Constructing Hamming codes
Hamming codes can be constructed by hand, but they are much easier to construct using linear algebra. Consider a matrix \(M\) whose columns are all the possible nonzero vectors of parity bits. For example, with 3 parity bits, the matrix is
\[M=\begin{pmatrix}1&1&0&1&1&0&0\\1&0&1&1&0&1&0\\0&1&1&1&0&0&1\end{pmatrix}\]

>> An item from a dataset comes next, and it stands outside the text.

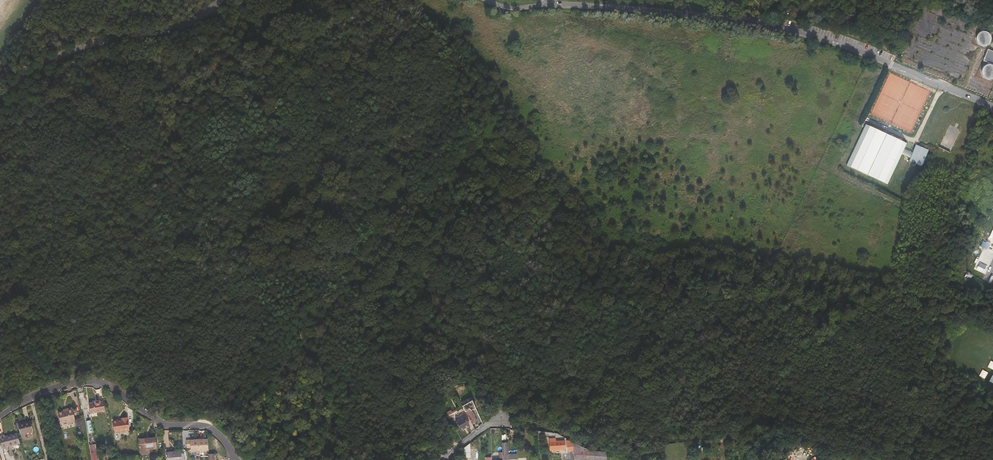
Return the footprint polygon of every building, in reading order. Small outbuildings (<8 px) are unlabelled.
[(992,40),(986,30),(976,37),(982,47),(992,40)] [(992,64),(992,42),(991,49),(988,48),(984,61),(992,64)] [(984,66),(984,77),(992,77),(992,74),(992,66),(984,66)] [(886,182),(906,142),(905,142),(865,122),(845,162),(886,182)] [(990,244),(983,241),(980,247),(987,250),(990,244)] [(34,357),(36,356),(31,348),(26,350),(38,370),(41,368),(37,361),(34,357)] [(45,366),(41,359),(37,361),(41,368),(45,366)] [(88,404),(90,414),(100,412),(98,402),(95,402),(95,403),(92,404),(92,403),(88,404)] [(72,407),(58,411),(61,423),(75,420),(72,407)] [(470,409),(465,412),(473,424),(477,422),(470,409)] [(113,421),(114,432),(128,430),(126,418),(121,419),(121,420),(113,421)] [(466,427),(467,427),(469,426),(464,418),(461,419),(461,418),(456,421),(461,430),(466,427)] [(33,431),(31,421),(18,424),(21,434),(33,431)] [(5,437),(5,436),(2,436),(5,449),(8,448),(8,447),(20,443),(17,434),(5,437)] [(138,440),(139,451),(139,454),(142,454),(142,450),(156,448),(154,438),(138,440)] [(550,450),(565,449),(564,440),(556,441),(556,438),(549,438),(550,450)] [(196,440),(187,441),(187,448),(191,448),(191,451),(208,450),(207,439),(203,439),(196,439),(196,440)] [(574,459),(582,459),(607,459),(605,451),(589,450),(572,442),(572,443),(573,451),(574,459)] [(92,459),(99,459),(98,457),(96,458),(94,445),(90,445),(92,459)] [(181,451),(170,452),(171,459),(184,459),(184,453),(181,453),(181,451)]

The order of the columns doesn't matter, but it is convenient to write \(M\) in this form (with the rightmost 3 columns the 3-identity matrix) as the true goal is to find generator matrix \(G\), which satisfies \(MG^T=0\). This can be formed by taking the transpose of the left hand side of \(M\) (the part distinct from the identity matrix), and adding the appropriate identity matrix to the left:
\[G=\begin{pmatrix}1&0&0&0&1&1&0\\0&1&0&0&1&0&1\\0&0&1&0&0&1&1\\0&0&0&1&1&1&1\end{pmatrix}\]
It can easily be checked that this algorithm results in \(MG^T=0\) as desired. A Hamming code then takes a bit-vector \(\overrightarrow{x}\) to \(\overrightarrow{x}G\); e.g.
\[\begin{pmatrix}1&0&1&1\end{pmatrix} \rightarrow \begin{pmatrix}1&0&1&1\end{pmatrix}\begin{pmatrix}1&0&0&0&1&1&0\\0&1&0&0&1&0&1\\0&0&1&0&0&1&1\\0&0&0&1&1&1&1\end{pmatrix}=\begin{pmatrix}1&0&1&1&0&1&0\end{pmatrix}\]
so "1011" is encoded as "1011010".
This results in the Hamming[7,4] code, the original and most famous of the Hamming codes.